La présence de la Réserve de l’Armée de Défense (RAD) dans le territoire de Djugu, particulièrement dans la commune rurale de Mungwalu, suscite de vives réactions au sein de la classe politique et de la société civile. En cause, une campagne de sensibilisation menée dans certaines écoles primaires, visant à encourager l’adhésion à cette structure paramilitaire.
L’acteur politique et natif de Djugu, Bruno Akilisende, a publiquement exprimé son opposition à cette initiative.

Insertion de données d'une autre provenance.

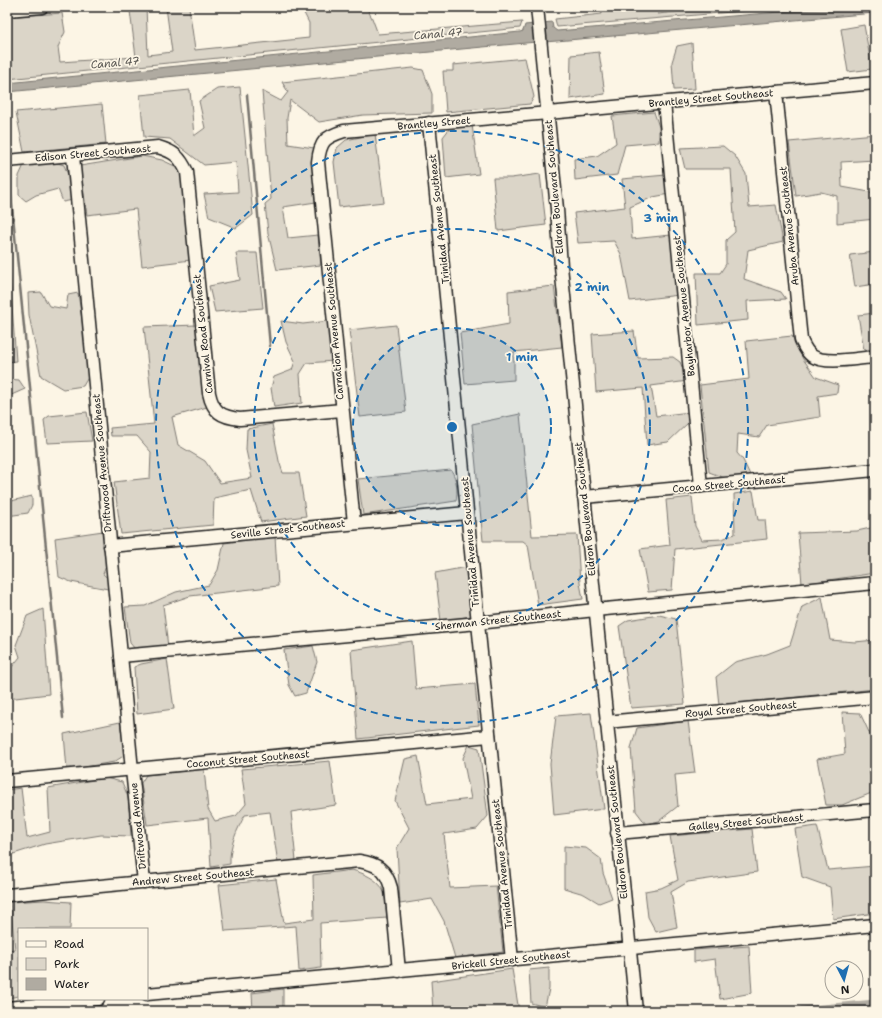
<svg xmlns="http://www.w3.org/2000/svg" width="882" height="1018" font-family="'Shantell Sans',sans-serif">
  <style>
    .green { fill: #dbd5c8; stroke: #7c7872 }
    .water { fill: #b0aba1; stroke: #75726c }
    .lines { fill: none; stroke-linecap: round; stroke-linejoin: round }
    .stream { stroke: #75726c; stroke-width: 2.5 }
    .canal { stroke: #b0aba1; stroke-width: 9 }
    .minor-casing { stroke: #1c1c1c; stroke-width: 15 }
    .minor { stroke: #fcf5e5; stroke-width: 12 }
    .ring { fill: none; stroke: #1f6fb2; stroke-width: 2; stroke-dasharray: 7 5 }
    .labels { text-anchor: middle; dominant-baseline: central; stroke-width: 3.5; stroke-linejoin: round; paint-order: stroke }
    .street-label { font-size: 10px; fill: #1c1c1c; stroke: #fcf5e5 }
    .water-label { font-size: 11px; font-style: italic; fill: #575551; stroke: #fcf5e5 }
    .centre { fill: #1f6fb2; stroke: #fcf5e5; stroke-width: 2 }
    .ring-label { font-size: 12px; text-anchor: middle; font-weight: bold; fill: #1f6fb2; stroke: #fcf5e5; stroke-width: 3.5; stroke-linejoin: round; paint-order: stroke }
  </style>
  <rect width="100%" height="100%" fill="#fcf5e5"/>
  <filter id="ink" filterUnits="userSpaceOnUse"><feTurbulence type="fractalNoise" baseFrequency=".025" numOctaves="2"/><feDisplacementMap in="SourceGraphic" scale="8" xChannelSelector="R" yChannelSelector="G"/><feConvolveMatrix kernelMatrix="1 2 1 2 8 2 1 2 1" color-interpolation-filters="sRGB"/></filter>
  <g filter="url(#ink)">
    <g class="green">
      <path d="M143,7H146L148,55L172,52L166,7H189L195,50L309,38V23L301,7H366L372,18L378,34L522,22L520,28L7,79V17L62,13L65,32L58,47L60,62L136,57L130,11Z"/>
      <path d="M601,7H657L658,14L690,10V7H790L557,27L555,19L602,14Z"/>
      <path d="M864,25L872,69L848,72L841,29Z"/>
      <path d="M692,43L695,89L674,90L672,62L677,46Z"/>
      <path d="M599,52L605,94L570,99L571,55Z"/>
      <path d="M525,58L534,97L530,104L446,112L443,71H453V65Z"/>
      <path d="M413,68L423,70L432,94V113L363,115L319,122L290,100L287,118L288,144L314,148L316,202L283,207L288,238L318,235L321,265L277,270L268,233L265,204L271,199L262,91L281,101L288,92L282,82Z"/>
      <path d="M240,87L253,215L236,228L209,217L204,194L238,192L236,162L204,165L170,139L144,137L140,95L190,90L194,136L205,128L199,101L217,89Z"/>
      <path d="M102,104L106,144L24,152L16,112Z"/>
      <path d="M654,112L659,127V142L625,145L617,175L575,180L574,159L597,156L616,143L612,116Z"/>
      <path d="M472,125L479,174L446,178L443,137L450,128Z"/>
      <path d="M375,134L384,202L339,207L334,162L337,148L346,140Z"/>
      <path d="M875,134V160L841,162L842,187L875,193V219L837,223V196L821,192L796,196L789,142Z"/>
      <path d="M723,146L735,156L746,174L749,207L776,205L783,242L748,250L744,279L781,292L786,299L747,301L748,320L698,325L696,273H720L726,264V240L735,232L731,169H685L680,148Z"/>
      <path d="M142,156L162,160L179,168L184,187L191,260L142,266L136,209L87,215L80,166Z"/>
      <path d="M51,161L64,165L69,177L73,200L63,202L58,189L36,195L26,201L19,195V176L24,165Z"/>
      <path d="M540,174L546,225L498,231L493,178H511Z"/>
      <path d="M666,175L669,194L653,197L630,207L632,239L671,235L679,295L630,301L621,254L614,241L578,243L574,213L625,207L622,179Z"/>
      <path d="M7,236L16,361L7,362Z"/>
      <path d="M875,252V284L855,287L850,255Z"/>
      <path d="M236,253H257L263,308L215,312L209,286L240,280Z"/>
      <path d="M554,286L562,347L514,352V380L465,384L460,333L509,324L508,291Z"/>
      <path d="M41,292L49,306L66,309L68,295L78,293L90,374L83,386L63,389L41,376L29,315L28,293Z"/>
      <path d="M875,313V349L864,350L858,315Z"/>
      <path d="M281,321L303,324L329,321L334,361L307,363L300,374L302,403L274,407L271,388L274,377L292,370L295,361L286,342Z"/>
      <path d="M196,325L207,407L172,417L178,445L205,461L220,483L252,478L246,450L247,429L272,424L279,461L283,473H299L306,516L261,522L251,490L214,498L213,525L121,534L114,482L150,478L151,452L137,436H111L110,428L154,424L144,327Z"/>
      <path d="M396,325L406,412L360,417L349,330Z"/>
      <path d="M634,331L638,358L673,357L680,362L688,381L651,386L656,416L690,412L689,422L668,442L647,445L643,388L596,392L592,334Z"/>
      <path d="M792,336L803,359L816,377L838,385L837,393L818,396L820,417L767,425L759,437L738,434L737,453L743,460L751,477L730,480L709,472L700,385L749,379L746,341Z"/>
      <path d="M7,379L19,380L25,389L7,397Z"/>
      <path d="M87,412L92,441L47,443L44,420L49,416Z"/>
      <path d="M520,414L532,536L577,535L580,583L583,599L538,605L528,545L523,541H483L472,424Z"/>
      <path d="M451,470C457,479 458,491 456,501L363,515L358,479Z"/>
      <path d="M753,491L758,520H765L767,539L675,549L672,590L648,592L640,549L670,545L666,500L692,497L695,526L702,540L722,539L735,534L734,494Z"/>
      <path d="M32,496V505L28,513L7,516V502Z"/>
      <path d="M875,527V573L802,584L798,533L857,531Z"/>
      <path d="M103,531L106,566L103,574L111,581L108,589L71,582L59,577L55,538Z"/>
      <path d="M275,536L278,586L190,596L163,605L168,647L135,649L130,643L125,607L145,606L176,592L209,585L218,570L224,543Z"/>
      <path d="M467,567L472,616L441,621L435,573Z"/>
      <path d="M822,597L830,640L855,642L875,640V689L719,705L716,677L735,662L767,654L790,645L802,607Z"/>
      <path d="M43,609L49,694L7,699V673L20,657L16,645L27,616Z"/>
      <path d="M659,615L676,619L685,704L631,708L619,626L628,620Z"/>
      <path d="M412,641L416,689L475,684L479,725L358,739L351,650Z"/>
      <path d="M313,646L317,662L306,693L295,696L289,685L284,650Z"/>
      <path d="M167,659L174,709L137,714L134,667L141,664Z"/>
      <path d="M842,712L860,713L875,745V764L869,769L874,792L842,805H826L817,759L845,754Z"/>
      <path d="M591,713L604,809L554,815L550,764L556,716Z"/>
      <path d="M688,721L695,773L675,775L678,806L659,821L646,824L636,811L631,748L637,728Z"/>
      <path d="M120,722L125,755L114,762L67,770L64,734Z"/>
      <path d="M469,745L479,748L488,816L477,829L444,834L450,888L496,886L503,952L455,958L444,921L432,899L400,904L397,848L409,828L395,801L405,759L418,756L427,804L471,799L463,758Z"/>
      <path d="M330,761L336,805L291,812L296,861L278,863L270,812L245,815C237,830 229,846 230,864L211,867L208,818L147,825L141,783L146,775L204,769L208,809L215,821L236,816L246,804L241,769Z"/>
      <path d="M105,778L122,782L128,797L131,836L101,835L45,844L7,856V790L21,788L27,838L50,832L48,788Z"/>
      <path d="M817,826L828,870L875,866V913L833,919L830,887L802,877L795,829Z"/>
      <path d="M752,829L757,872L688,882L671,892L677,927L656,932L648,917L645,891L661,888L678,880L670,836Z"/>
      <path d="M564,846L586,848L601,859L603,873L612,898L599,903L584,894L564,888Z"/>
      <path d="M352,870C363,873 378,879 383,890C386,896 386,911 387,918L320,923L321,968L299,971L296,926L225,931L219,885L276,879L284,923L314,919L313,875Z"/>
      <path d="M44,900L71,902L70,929H19V996L7,998V950L15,949L10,902Z"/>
      <path d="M749,946L752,993L720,999L715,959L694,962V950Z"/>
      <path d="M549,968V989L545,1007L531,1003L529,970Z"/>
      <path d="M512,969L519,1011H433L431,981Z"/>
      <path d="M283,989V1011H253L252,993Z"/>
    </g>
    <g class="water">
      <path d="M838,7H875V13L545,42L543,23L552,22L553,28L557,31Z"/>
      <path d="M534,24L536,42L7,92V83L520,32L523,31L525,25Z"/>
    </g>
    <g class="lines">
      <g class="stream">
        <path d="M247,95L270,346"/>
        <path d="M9,176L63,718"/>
      </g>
      <path class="canal" d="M802,1011L875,1004"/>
      <g class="minor-casing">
        <g id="minor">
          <path d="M537,7L557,209L561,266L636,1011"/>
          <path d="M7,10L42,7"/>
          <path d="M776,92L801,340C804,346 806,352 812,356C826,365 858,358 875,357"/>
          <path d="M664,102L701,486"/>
          <path d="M429,123L478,623L512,960"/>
          <path d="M73,156L132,770L144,882"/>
          <path d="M7,161L158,147C175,152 180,157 187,172L209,393C213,412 221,417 240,419L342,410"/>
          <path d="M584,497L875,470"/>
          <path d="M354,523L318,162C320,141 325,137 344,131L537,114L875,83"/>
          <path d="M110,546L467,513"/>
          <path d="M121,656L478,623L595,610L875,583"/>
          <path d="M606,722L875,697"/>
          <path d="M7,781L489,736"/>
          <path d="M617,833L875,810"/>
          <path d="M7,895L359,861C377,864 386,869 391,888L399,971"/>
          <path d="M147,994L875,925"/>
          <path d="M7,1008L98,999"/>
        </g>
      </g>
      <use href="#minor" class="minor"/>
    </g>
  </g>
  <circle cx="452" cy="427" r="99" fill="#1f6fb2" fill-opacity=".12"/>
  <g class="ring">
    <circle cx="452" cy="427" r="99"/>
    <circle cx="452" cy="427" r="198"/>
    <circle cx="452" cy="427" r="296"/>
  </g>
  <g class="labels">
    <g class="street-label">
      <text transform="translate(711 98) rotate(-5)">Brantley Street Southeast</text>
      <text transform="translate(434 123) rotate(-5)">Brantley Street</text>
      <text transform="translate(93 153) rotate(-5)">Edison Street Southeast</text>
      <text transform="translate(554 187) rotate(-95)">Eldron Boulevard Southeast</text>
      <text transform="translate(439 219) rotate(-96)">Trinidad Avenue Southeast</text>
      <text transform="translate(789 226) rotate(-96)">Aruba Avenue Southeast</text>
      <text transform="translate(684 306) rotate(-96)">Bayharbor Avenue Southeast</text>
      <text transform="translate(334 331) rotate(-95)">Carnation Avenue Southeast</text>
      <text transform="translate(203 334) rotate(-96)">Carnival Road Southeast</text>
      <text transform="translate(102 463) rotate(-95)">Driftwood Avenue Southeast</text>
      <text transform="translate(729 484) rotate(-5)">Cocoa Street Southeast</text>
      <text transform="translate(585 509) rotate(-96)">Eldron Boulevard Southeast</text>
      <text transform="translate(288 529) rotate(-6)">Seville Street Southeast</text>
      <text transform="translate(470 542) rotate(-95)">Trinidad Avenue Southeast</text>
      <text transform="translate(498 620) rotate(-6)">Sherman Street Southeast</text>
      <text transform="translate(741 709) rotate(-5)">Royal Street Southeast</text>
      <text transform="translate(248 759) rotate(-5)">Coconut Street Southeast</text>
      <text transform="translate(746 822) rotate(-5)">Galley Street Southeast</text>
      <text transform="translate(138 826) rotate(-96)">Driftwood Avenue</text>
      <text transform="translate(617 832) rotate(-96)">Eldron Boulevard Southeast</text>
      <text transform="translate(502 864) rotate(-96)">Trinidad Avenue Southeast</text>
      <text transform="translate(193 877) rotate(-5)">Andrew Street Southeast</text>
      <text transform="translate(511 960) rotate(-6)">Brickell Street Southeast</text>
    </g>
    <g class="water-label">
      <text transform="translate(438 34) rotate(-5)">Canal 47</text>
      <text transform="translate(115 63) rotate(-5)">Canal 47</text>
    </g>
  </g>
  <circle cx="452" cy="427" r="6" class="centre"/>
  <g class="ring-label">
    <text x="661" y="222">3 min</text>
    <text x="592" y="291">2 min</text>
    <text x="522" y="361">1 min</text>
  </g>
  <rect width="882" height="1018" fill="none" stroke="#fcf5e5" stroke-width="24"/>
  <rect x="12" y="12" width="858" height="994" fill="none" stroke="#1c1c1c" stroke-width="1.5" filter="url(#ink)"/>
  <rect x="18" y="928" width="130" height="72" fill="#fcf5e5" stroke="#a29e95"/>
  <rect x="26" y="941" width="20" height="6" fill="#fcf5e5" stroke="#a29e95"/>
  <text x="54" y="948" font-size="12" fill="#1c1c1c">Road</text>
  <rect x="26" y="958" width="20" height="12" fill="#dbd5c8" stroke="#a29e95"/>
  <text x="54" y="968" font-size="12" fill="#1c1c1c">Park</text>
  <rect x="26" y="978" width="20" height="12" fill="#b0aba1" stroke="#a29e95"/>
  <text x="54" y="988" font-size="12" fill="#1c1c1c">Water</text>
  <g transform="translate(844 980) rotate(174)"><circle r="19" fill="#fcf5e5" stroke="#a29e95"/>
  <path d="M0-3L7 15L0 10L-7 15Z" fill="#1f6fb2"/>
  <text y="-6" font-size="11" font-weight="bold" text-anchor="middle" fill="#1c1c1c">N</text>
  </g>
</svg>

Dans une communication publiée ce vendredi 1er mai 2026, il a directement interpellé le coordonnateur provincial de la RAD, le colonel Emmanuel Libandi, s’interrogeant sur la pertinence d’une telle démarche dans des établissements primaires.
« C’est quoi l’intention de sensibiliser les élèves de l’école primaire d’intégrer la RAD ? Cette pratique risque d’exposer le chef de l’État devant les instances internationales. Nous sommes d’accord s’il s’agit des adultes, mais pas des élèves du primaire », a déclaré Bruno Akilisende, dénonçant une campagne qu’il juge inappropriée dans le contexte scolaire.
L’acteur politique va plus loin en évoquant des risques juridiques, rappelant les condamnations passées de certains chefs de guerre par la Cour pénale internationale pour enrôlement d’enfants dans des groupes armés. Il craint que de telles pratiques puissent engager la responsabilité des autorités impliquées si elles venaient à être confirmées.
Pour l’heure, aucune réaction officielle du colonel Emmanuel Libandi n’a été obtenue concernant ces accusations. La mission de la RAD effectuée le 25 avril dernier à Mungwalu reste au centre des débats, tandis que plusieurs voix appellent à des éclaircissements sur les activités menées dans les écoles primaires de la région. Dossier à suivre.